Het veelvlak ontstaat als bij een regelmatig twintigvlak de 12 hoeken zodanig worden afgeknot dat van de ribben aan elk van beide kanten 1/3 wordt afgehaald, zodat van de 20 gelijkzijdige driehoeken 20 kleinere regelmatige zeshoeken overblijven, en op de plaats van elk van de 12 hoekpunten een regelmatige vijfhoek ontstaat.
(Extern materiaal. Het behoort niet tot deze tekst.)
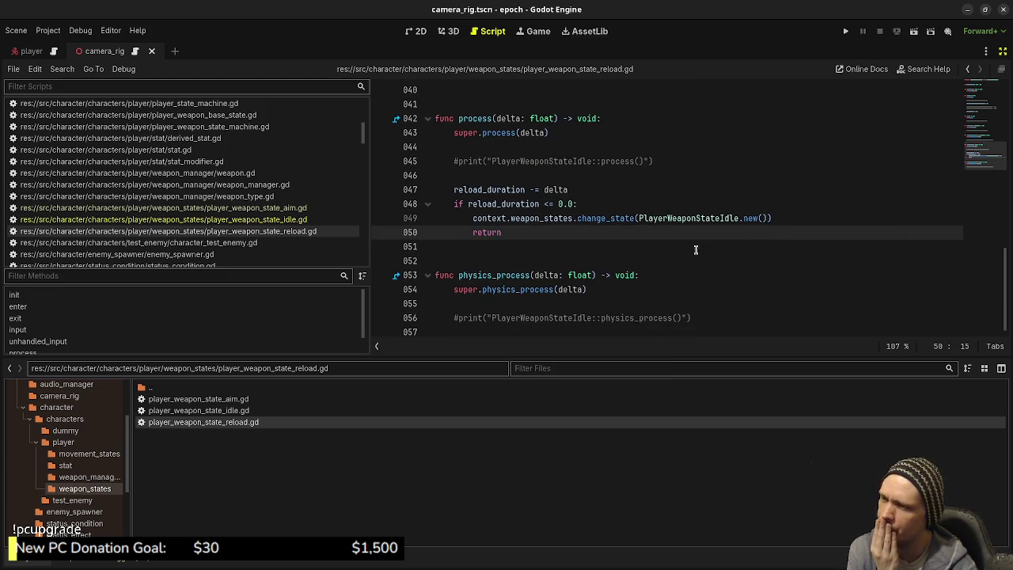
pyautogui.scroll(13, 701, 265)
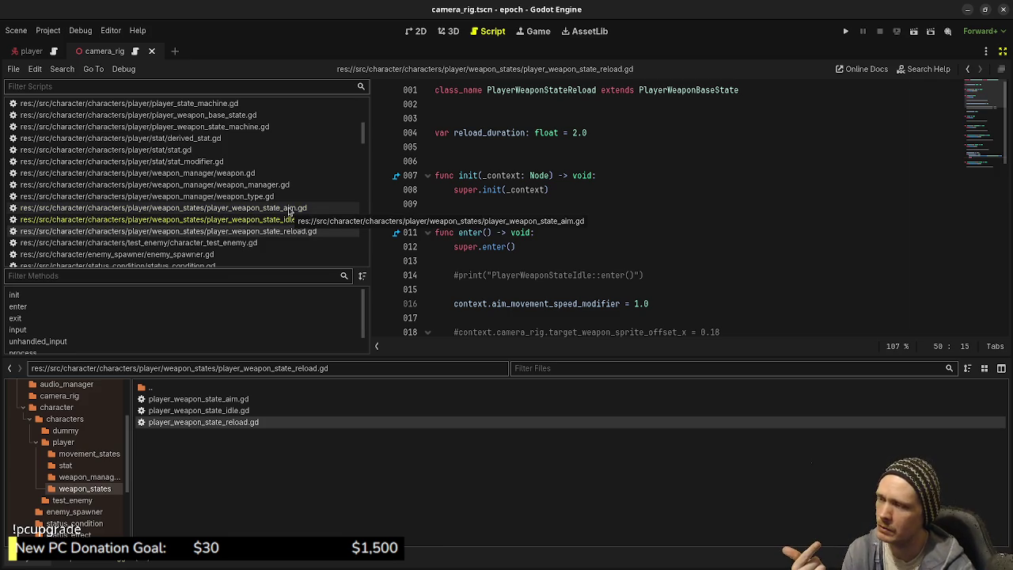
pyautogui.scroll(-3, 649, 203)
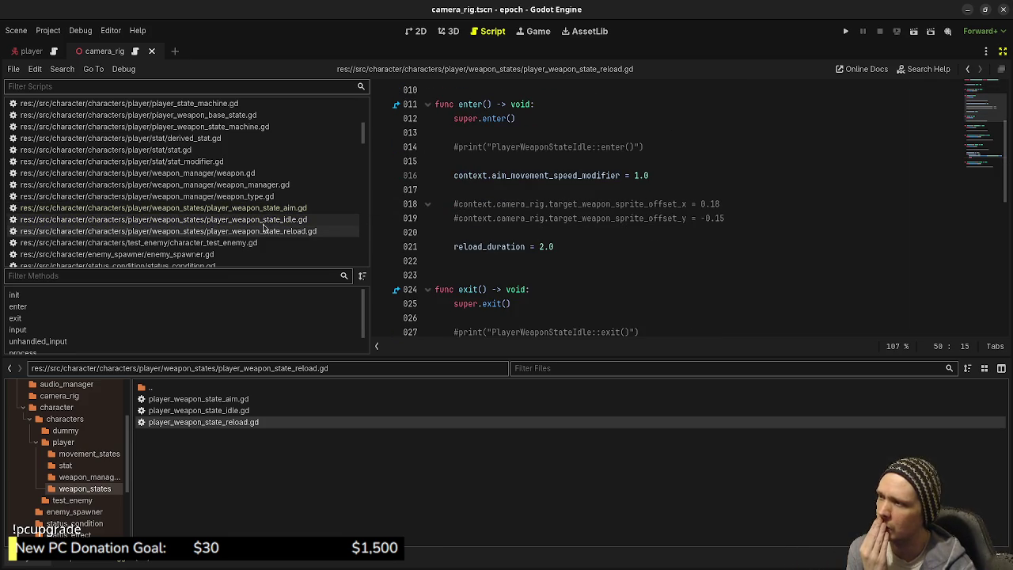
pyautogui.scroll(3, 265, 203)
pyautogui.click(204, 140)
Een afgeknotte icosaëder heeft hoekpuntconfiguratie 5.6.6 en wordt in de systematiek van geodetische en goldbergveelvlakken aangeduid als goldbergveelvlak {5+,3}1,1.
Voorbeelden
- De vlakverdeling van een afgeknotte icosaëder vindt men veelvuldig op een voetbal terug.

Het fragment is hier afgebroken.